Si è instaurata a quel punto una dinamica piuttosto comune, quella del distacco anestetizzato con diversi stratagemmi più o meno validi: il tifoso viola reagisce così, non ama dar peso a chi "ha tradito" e ridimensiona tutto con la forza dell'ironia, relativizzando un problema anziché affrontarlo e piangersi addosso. Fatto sta che in tanti, sull'onda di quanto accaduto in passato, hanno accostato l'approdo di Chiesa alla Juventus a numerosi addii (vissuti come tradimento) che non si sono tradotti poi in storie di successo e che, anzi, hanno condotto a una flessione di rendimento e di impiego in campo dell'ex viola di turno. Lo schema è chiaro: sei fulcro di un progetto, potenzialmente ne sei il leader tecnico e il simbolo, ma se sposti l'asticella più in alto e ti muovi in una piazza più ambiziosa (la più ambiziosa) diventi di fatto uno dei tanti, di certo non insostituibile o centrale.

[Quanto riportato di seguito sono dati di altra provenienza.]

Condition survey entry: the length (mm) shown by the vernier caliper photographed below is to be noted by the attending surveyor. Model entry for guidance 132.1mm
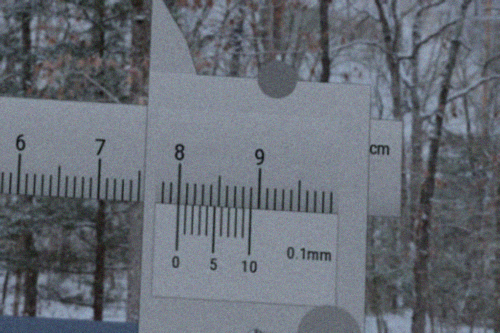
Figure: 80.0mm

L'esempio di Bernardeschi spesso è emblematico in tal senso ma non ne mancherebbero altri, rimane però la sensazione (a posteriori) che quel distacco e quell'ironia siano stati più un'illusione che non la reale convinzione di "non essersi persi niente di che", nel caso di Chiesa. La verità è che, nelle prime uscite in bianconero, ogni passo falso del figlio d'arte è stato vissuto come una perversa forma di successo dall'amante viola tradita: "Visto, anche stavolta è andata così, è voluto andar via e ora non è più quello di prima". Una bugia che ha avuto il suo apice nella sconfitta bianconera contro la Fiorentina del 22 dicembre, uno 0-3 condito dagli ex compagni di squadra in viola che consolavano con pacche sulle spalle il Chiesa sconfitto.
Quello che sembrava un marchio sull'ennesimo vorrei ma non posso, sull'ennesimo passo più lungo della gamba, ha finito per somigliare all'ultima eco dell'illusione: dopo quella serata, infatti, Chiesa ha spinto sull'acceleratore e ha trovato il gol con continuità oltre all'approvazione di Pirlo. Al posto del timbro sul fallimento è arrivato un marchio dalle tinte bianconere: il passo stavolta non è stato più lungo della gamba, a Firenze resta soltanto un'amarezza (silenziosa) e la consapevolezza di non aver avuto ragione.